22 de dezembro de 2025 às 22:19 ▪ Atualizado há 2 meses
O Brasil acordou tentando entender como um simples par de chinelos se transformou no centro de uma guerra bilionária. Em apenas dois dias, a Alpargatas viu seu valor de mercado derreter em R$ 206 milhões na Bolsa de Valores. O motivo é uma peça publicitária de fim de ano que, ao tentar ser moderna, acabou atingindo em cheio a sensibilidade política de metade do país. Para entender esse prejuízo, é preciso olhar para além do vídeo e focar em quem desenhou essa estratégia.

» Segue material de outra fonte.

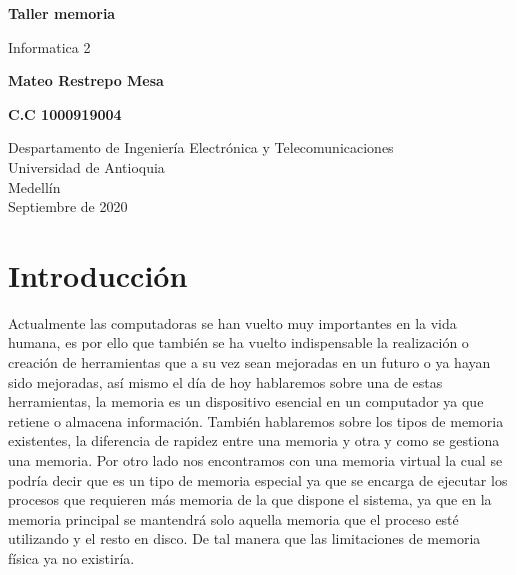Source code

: \documentclass{article}
\begin{document}
\begin{titlepage}
    \begin{center}
        \vspace*{1cm}
            
        \Huge
        \textbf{Taller memoria}
        
        \vspace{0.5cm}
        \LARGE
        Informatica 2
            
        \vspace{2.5cm}
            
        \textbf{ Mateo Restrepo Mesa }
        
        \newline
        
        \textbf{ C.C 1000919004}
            
        \vfill
            
        \vspace{0.8cm}
            
        \Large
        Despartamento de Ingeniería Electrónica y Telecomunicaciones\\
        Universidad de Antioquia\\
        Medellín\\
        Septiembre de 2020
            
    \end{center}
\end{titlepage}
\tableofcontents
\newpage

\section{Introducción}

Actualmente las computadoras se han vuelto muy importantes en la vida 
humana, es por ello que también se ha vuelto indispensable la realización o creación de 
herramientas que a su vez sean mejoradas en un futuro o ya hayan sido mejoradas, así mismo el día de hoy hablaremos sobre una de estas herramientas, 
la memoria es un dispositivo esencial en un computador ya que retiene o almacena información. 
También hablaremos sobre los tipos de memoria existentes, la diferencia de rapidez entre una memoria y otra y como se gestiona una memoria.
Por otro lado nos encontramos con una memoria virtual la cual se podría decir que es un tipo de memoria especial ya que se encarga de ejecutar los procesos que requieren más memoria de la que dispone el sistema, ya que en la memoria principal se mantendrá solo aquella memoria que el proceso esté utilizando y el resto en disco. De tal manera que las limitaciones de memoria física ya no existiría.
\end{document}
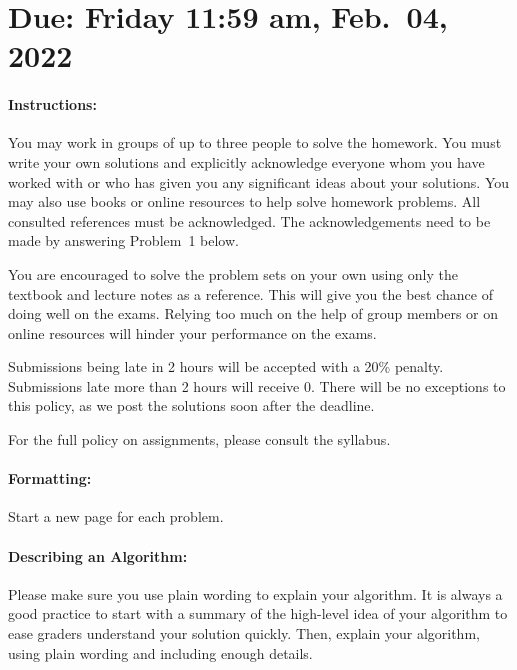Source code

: \documentclass[11pt]{article}
\begin{document}
\maketitle

\section*{Due: Friday 11:59 am, Feb.\ 04, 2022}

\paragraph*{Instructions:}

You may work in groups of up to three people to solve the homework.
You must write your own solutions and explicitly acknowledge everyone whom 
you have worked with or who has given you any significant ideas about your solutions. 
You may also use books or online resources to help solve homework problems.  
All consulted references must be acknowledged. The acknowledgements need to be made by answering Problem~1 below.

You are encouraged to solve the problem sets on your own using only the textbook and lecture notes as a reference. This will give you the best chance of doing well on the exams. Relying too much on the help of group members or on online resources will hinder your performance on the exams.

Submissions being late in 2 hours will be accepted with a 20\% penalty. Submissions late more than 2 hours will receive 0. There will be no exceptions to this policy, as we post the solutions soon after the deadline. 

For the full policy on assignments, please consult the syllabus.

\paragraph*{Formatting:} Start a new page for each problem.

\paragraph*{Describing an Algorithm:} Please make sure you use plain wording to explain your algorithm. It is always a good practice to start with a summary of the high-level idea of your algorithm to ease graders understand your solution quickly. Then, explain your algorithm, using plain wording and including enough details.
\end{document}
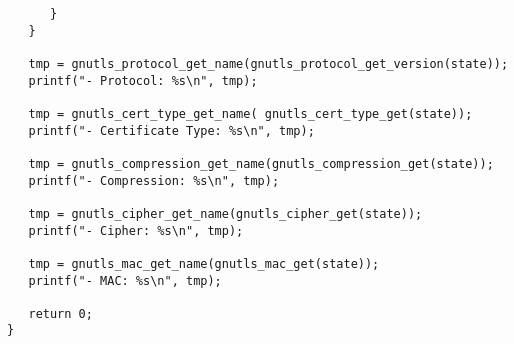 \begin{verbatim}
      }
   }

   tmp = gnutls_protocol_get_name(gnutls_protocol_get_version(state));
   printf("- Protocol: %s\n", tmp);

   tmp = gnutls_cert_type_get_name( gnutls_cert_type_get(state));
   printf("- Certificate Type: %s\n", tmp);

   tmp = gnutls_compression_get_name(gnutls_compression_get(state));
   printf("- Compression: %s\n", tmp);

   tmp = gnutls_cipher_get_name(gnutls_cipher_get(state));
   printf("- Cipher: %s\n", tmp);

   tmp = gnutls_mac_get_name(gnutls_mac_get(state));
   printf("- MAC: %s\n", tmp);

   return 0;
}

\end{verbatim}
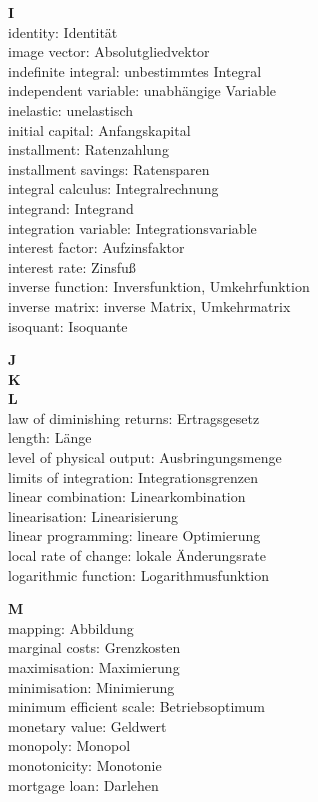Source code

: \medskip
\noindent
{\bf I}\\
identity: Identit\"{a}t\\
image vector: Absolutgliedvektor\\
indefinite integral: unbestimmtes Integral\\
independent variable: unabh\"{a}ngige Variable\\
inelastic: unelastisch\\
initial capital: Anfangskapital\\
installment: Ratenzahlung\\
installment savings: Ratensparen\\
integral calculus: Integralrechnung\\
integrand: Integrand\\
integration variable: Integrationsvariable\\
interest factor: Aufzinsfaktor\\
interest rate: Zinsfu\ss\\
inverse function: Inversfunktion, Umkehrfunktion\\
inverse matrix: inverse Matrix, Umkehrmatrix\\
isoquant: Isoquante

\medskip
\noindent
{\bf J}\\

\medskip
\noindent
{\bf K}\\

\medskip
\noindent
{\bf L}\\
law of diminishing returns: Ertragsgesetz\\
length: L\"{an}ge\\
level of physical output: Ausbringungsmenge\\
limits of integration: Integrationsgrenzen\\
linear combination: Linearkombination\\
linearisation: Linearisierung\\
linear programming: lineare Optimierung\\
local rate of change: lokale \"{A}nderungsrate\\
logarithmic function: Logarithmusfunktion

\medskip
\noindent
{\bf M}\\
mapping: Abbildung\\
marginal costs: Grenzkosten\\
maximisation: Maximierung\\
minimisation: Minimierung\\
minimum efficient scale: Betriebsoptimum\\
monetary value: Geldwert\\
monopoly: Monopol\\
monotonicity: Monotonie\\
mortgage loan: Darlehen


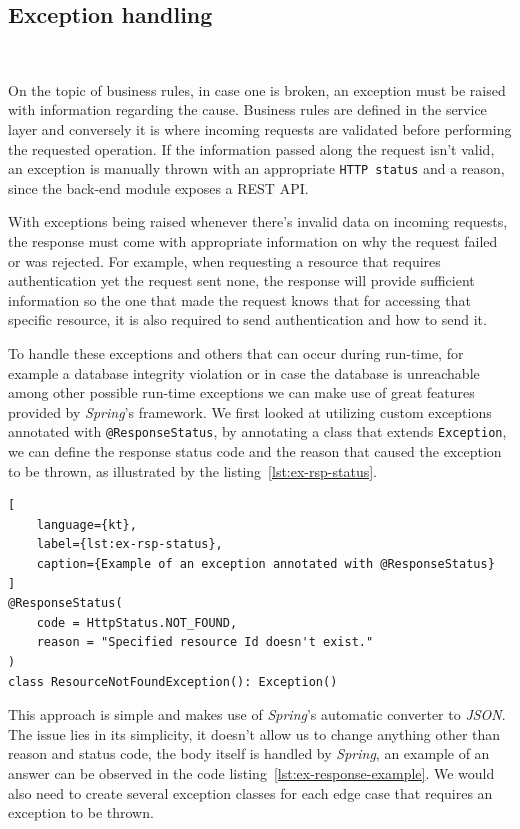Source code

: \subsection{Exception handling}~\label{ch:impl:sec:be:subsec:exceptions}

On the topic of business rules, in case one is broken, an exception must be raised with information regarding the cause. Business rules are defined in the service layer and conversely it is where incoming requests are validated before performing the requested operation. If the information passed along the request isn't valid, an exception is manually thrown with an appropriate \lstinline{HTTP status} and a reason, since the back-end module exposes a REST API. 


With exceptions being raised whenever there's invalid data on incoming requests, the response must come with appropriate information on why the request failed or was rejected. For example, when requesting a resource that requires authentication yet the request sent none, the response will provide sufficient information so the one that made the request knows that for accessing that specific resource, it is also required to send authentication and how to send it.


To handle these exceptions and others that can occur during run-time, for example a database integrity violation or in case the database is unreachable among other possible run-time exceptions we can make use of great features provided by \textit{Spring}'s framework. We first looked at utilizing custom exceptions annotated with \lstinline{@ResponseStatus}, by annotating a class that extends \lstinline[keywordstyle=\color{black},commentstyle=\color{black},stringstyle=\color{black}]{Exception}, we can define the response status code and the reason that caused the exception to be thrown, as illustrated by the listing~\ref{lst:ex-rsp-status}. 

\begin{lstlisting}[
    language={kt},
    label={lst:ex-rsp-status},
    caption={Example of an exception annotated with @ResponseStatus}
]
@ResponseStatus(
    code = HttpStatus.NOT_FOUND, 
    reason = "Specified resource Id doesn't exist."
)
class ResourceNotFoundException(): Exception()
\end{lstlisting}

This approach is simple and makes use of \textit{Spring}'s automatic converter to \textit{JSON}. The issue lies in its simplicity, it doesn't allow us to change anything other than reason and status code, the body itself is handled by \textit{Spring}, an example of an answer can be observed in the code listing~\ref{lst:ex-response-example}. 
We would also need to create several exception classes for each edge case that requires an exception to be thrown.

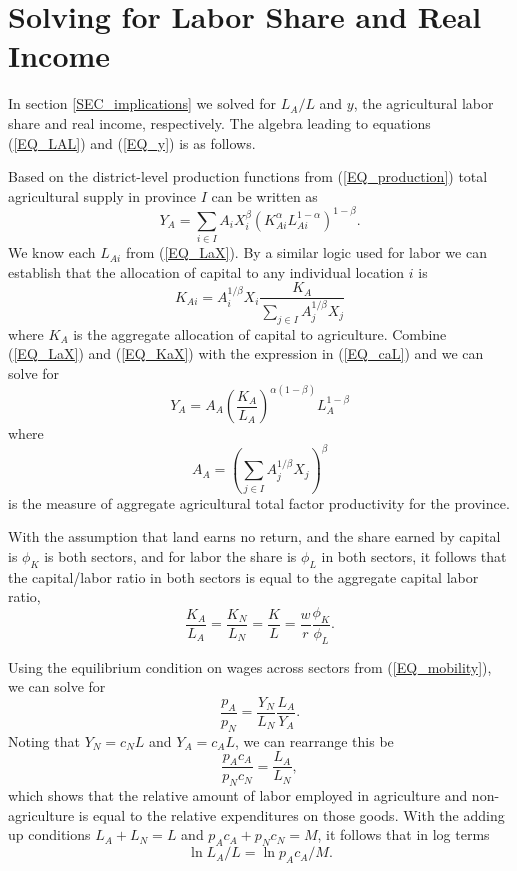 \documentclass[11pt]{article}
\begin{document}
\section{Solving for Labor Share and Real Income}\label{APP_solve}
In section \ref{SEC_implications} we solved for $L_A/L$ and $y$, the agricultural labor share and real income, respectively. The algebra leading to equations (\ref{EQ_LAL}) and (\ref{EQ_y}) is as follows.

Based on the district-level production functions from (\ref{EQ_production}) total agricultural supply in province $I$ can be written as
\begin{equation}
Y_A = \sum_{i \in I} A_{i} X_{i}^{\beta} \left(K_{Ai}^{\alpha}L_{Ai}^{1-\alpha}\right)^{1-\beta}. \label{EQ_caL}
\end{equation}
We know each $L_{Ai}$ from (\ref{EQ_LaX}). By a similar logic used for labor we can establish that the allocation of capital to any individual location $i$ is
\begin{equation}
    K_{Ai} = A_{i}^{1/\beta} X_i \frac{K_A}{\sum_{j\in I} A_{j}^{1/\beta}X_{j}} \label{EQ_KaX}
\end{equation}
where $K_A$ is the aggregate allocation of capital to agriculture. Combine (\ref{EQ_LaX}) and (\ref{EQ_KaX}) with the expression in (\ref{EQ_caL}) and we can solve for 
\begin{equation}
    Y_A = A_A \left(\frac{K_A}{L_A}\right)^{\alpha(1-\beta)} L_A^{1-\beta} \nonumber
\end{equation}
where 
\begin{equation}
    A_A = \left(\sum_{j\in I} A_{j}^{1/\beta}X_{j} \right)^\beta \nonumber
\end{equation}
is the measure of aggregate agricultural total factor productivity for the province. 

With the assumption that land earns no return, and the share earned by capital is $\phi_K$ is both sectors, and for labor the share is $\phi_L$ in both sectors, it follows that the capital/labor ratio in both sectors is equal to the aggregate capital labor ratio,
\begin{equation}
    \frac{K_A}{L_A} = \frac{K_N}{L_N} = \frac{K}{L} = \frac{w}{r}\frac{\phi_K}{\phi_L}. \nonumber
\end{equation}

Using the equilibrium condition on wages across sectors from (\ref{EQ_mobility}), we can solve for 
\begin{equation}
    \frac{p_A}{p_N} = \frac{Y_N}{L_N}\frac{L_A}{Y_A}.\label{EQ_papn}
\end{equation}
Noting that $Y_N = c_N L$ and $Y_A = c_A L$, we can rearrange this be
\begin{equation}
    \frac{p_A c_A}{p_N c_N} = \frac{L_A}{L_N}, \label{EQ_expend}
\end{equation}
which shows that the relative amount of labor employed in agriculture and non-agriculture is equal to the relative expenditures on those goods. With the adding up conditions $L_A + L_N = L$ and $p_Ac_A + p_N c_N = M$, it follows that in log terms
\begin{equation}
    \ln L_A/L = \ln p_A c_A/M. \label{EQ_pacaM}
\end{equation}
\end{document}
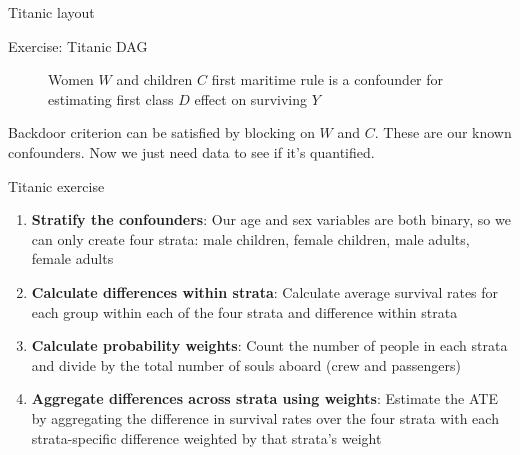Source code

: \documentclass{beamer}
\begin{document}
\begin{frame}{Titanic layout}
  \begin{figure}
  \end{figure}
\end{frame}



\begin{frame}{Exercise: Titanic DAG}

\begin{figure}
\begin{center}
\caption{Women $W$ and children $C$ first maritime rule is a confounder for estimating first class $D$ effect on surviving $Y$}
\label{fig:titanic}
\end{center}
\end{figure}

\bigskip

Backdoor criterion can be satisfied by blocking on $W$ and $C$.  These are our known confounders.  Now we just need data to see if it's quantified.

\end{frame}

\begin{frame}{Titanic exercise}

\begin{enumerate}
\item \textbf{Stratify the confounders}: Our age and sex variables are both binary, so we can only create four strata: male children, female children, male adults, female adults
\item \textbf{Calculate differences within strata}: Calculate average survival rates for each group within each of the four strata and difference within strata
\item \textbf{Calculate probability weights}: Count the number of people in each strata and divide by the total number of souls aboard (crew and passengers)
\item \textbf{Aggregate differences across strata using weights}: Estimate the ATE by aggregating the difference in survival rates over the four strata with each strata-specific difference weighted by that strata's weight
\end{enumerate}


\end{frame}
\end{document}
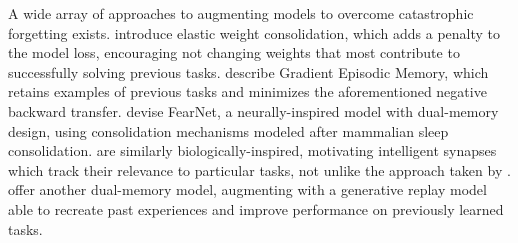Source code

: A wide array of approaches to augmenting models to overcome catastrophic forgetting exists. \textcite{Kirkpatrick2017} introduce elastic weight consolidation, which adds a penalty to the model loss, encouraging not changing weights that most contribute to successfully solving previous tasks. \textcite{Lopez-Paz2017} describe Gradient Episodic Memory, which retains examples of previous tasks and minimizes the aforementioned negative backward transfer. \textcite{Kemker2018} devise FearNet, a neurally-inspired model with dual-memory design, using consolidation mechanisms modeled after mammalian sleep consolidation. \textcite{Zenke2017} are similarly biologically-inspired, motivating intelligent synapses which track their relevance to particular tasks, not unlike the approach taken by \textcite{Kirkpatrick2017}. \textcite{Kamra2017} offer another dual-memory model, augmenting with a generative replay model able to recreate past experiences and improve performance on previously learned tasks. 
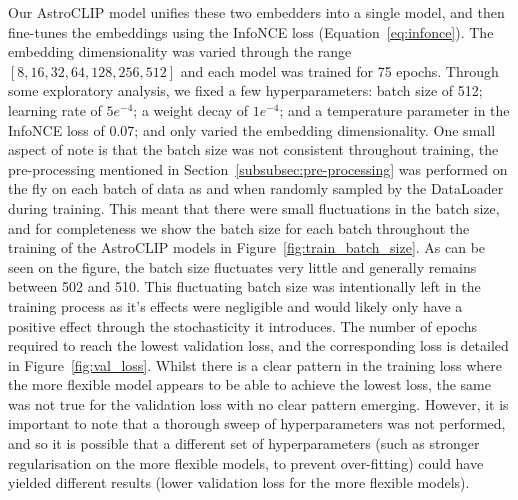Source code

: Our AstroCLIP model unifies these two embedders into a single model, and then fine-tunes the embeddings using the InfoNCE loss
(Equation~\eqref{eq:infonce}).
The embedding dimensionality was varied through the range $[8, 16, 32, 64, 128, 256, 512]$ and each model was trained for
75 epochs.
Through some exploratory analysis, we fixed a few hyperparameters: batch size of 512; learning rate of $5e^{-4}$; a weight
decay of $1e^{-4}$; and a temperature parameter in the InfoNCE loss of 0.07; and only varied the embedding dimensionality.
One small aspect of note is that the batch size was not consistent throughout training, the pre-processing mentioned in
Section~\eqref{subsubsec:pre-processing} was performed on the fly on each batch of data as and when randomly sampled by
the DataLoader during training.
This meant that there were small fluctuations in the batch size, and for completeness we show the batch size for each batch
throughout the training of the AstroCLIP models in Figure~\eqref{fig:train_batch_size}.
As can be seen on the figure, the batch size fluctuates very little and generally remains between 502 and 510.
This fluctuating batch size was intentionally left in the training process as it's effects were negligible and would likely
only have a positive effect through the stochasticity it introduces.
The number of epochs required to reach the lowest validation loss, and the corresponding loss is detailed in Figure~\eqref{fig:val_loss}.
Whilst there is a clear pattern in the training loss where the more flexible model appears to be able to achieve the
lowest loss, the same was not true for the validation loss with no clear pattern emerging.
However, it is important to note that a thorough sweep of hyperparameters was not performed, and so it is possible that
a different set of hyperparameters (such as stronger regularisation on the more flexible models, to prevent over-fitting)
could have yielded different results (lower validation loss for the more flexible models).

Chinelo ou política? Entenda por que a Havaianas está sendo boicotada no Brasil - Foto: Reprodução Por mais de 30 anos, a Havaianas foi sinônimo de leveza e humor nas mãos da agência AlmapBBDO. No entanto, em uma busca por "rejuvenescimento" e uma pegada mais sofisticada, a marca entregou sua conta para a GALERIA.ag. Comandada pelo publicitário Rafael Urenha, a agência é conhecida por trabalhos ousados para grandes marcas, mas desta vez o tiro saiu pela culatra.
A agência escalou a atriz Fernanda Torres para um roteiro que brinca com a superstição de ano novo. Ao sugerir que o consumidor não comece 2026 com o "pé direito", a Galeria.ag ignorou que, no Brasil de hoje, essa expressão não é apenas sobre sorte. A frase foi lida como uma mensagem subliminar de apoio à esquerda, o que disparou um alerta vermelho em grupos de direita e gerou um movimento de boicote que a empresa não conseguiu conter.
O investidor que opera na Bolsa de Valores não olha para a ideologia, mas para o lucro. Quando o boicote começou a ganhar força e nomes como Eduardo Bolsonaro e Nikolas Ferreira passaram a atacar a marca, o mercado financeiro reagiu imediatamente. O entendimento é simples: se a marca que "todo mundo usa" resolve excluir metade dos seus clientes por causa de um trocadilho, ela deixa de ser uma gigante absoluta.
Enquanto a Havaianas e a Galeria.ag mantêm um silêncio absoluto sobre a crise, a concorrência já se movimenta. A Ipanema, da Grendene, registrou um aumento súbito de buscas e seguidores. O consumidor que se sentiu ofendido pela propaganda está migrando para a concorrência, mostrando que o bolso do brasileiro é o termômetro final de qualquer campanha publicitária.
PONTO DE RUPTURA
O erro da Havaianas e da agência Galeria.ag foi achar que o Brasil é um grande escritório de publicidade na Faria Lima. Eles tentaram ser inteligentes demais e acabaram sendo burros comercialmente. Ao atacar a ideia de "começar com o pé direito", eles não atingiram apenas uma superstição, mas cutucaram a identidade de milhões de pessoas que já vivem com os nervos à flor da pele por causa da política.
O ponto de ruptura está na desconexão total entre quem cria e quem consome. A Galeria.ag entregou um comercial para ser aplaudido em Cannes, mas esqueceu que quem paga a conta é o brasileiro que usa chinelo no dia a dia e não quer receber sermão ideológico. A Alpargatas pagou R$ 206 milhões para aprender que, no mercado de massa, a neutralidade é an alma do negócio.
Ao tentar ser "cult", a Havaianas deixou de ser universal. O prejuízo milionário é o certificado de que a propaganda moderna perdeu o contato com as ruas. Quem tenta dar um chute na política usando um chinelo de borracha acaba saindo descalço e com a conta no vermelho. A Havaianas sempre foi de todos, mas a Galeria.ag conseguiu a proeza de deixá-la sozinha em um dos lados da calçada.
*** Texto escrito por colaborador externo. As opiniões nele contidas não refletem, necessariamente, a opinião do veículo.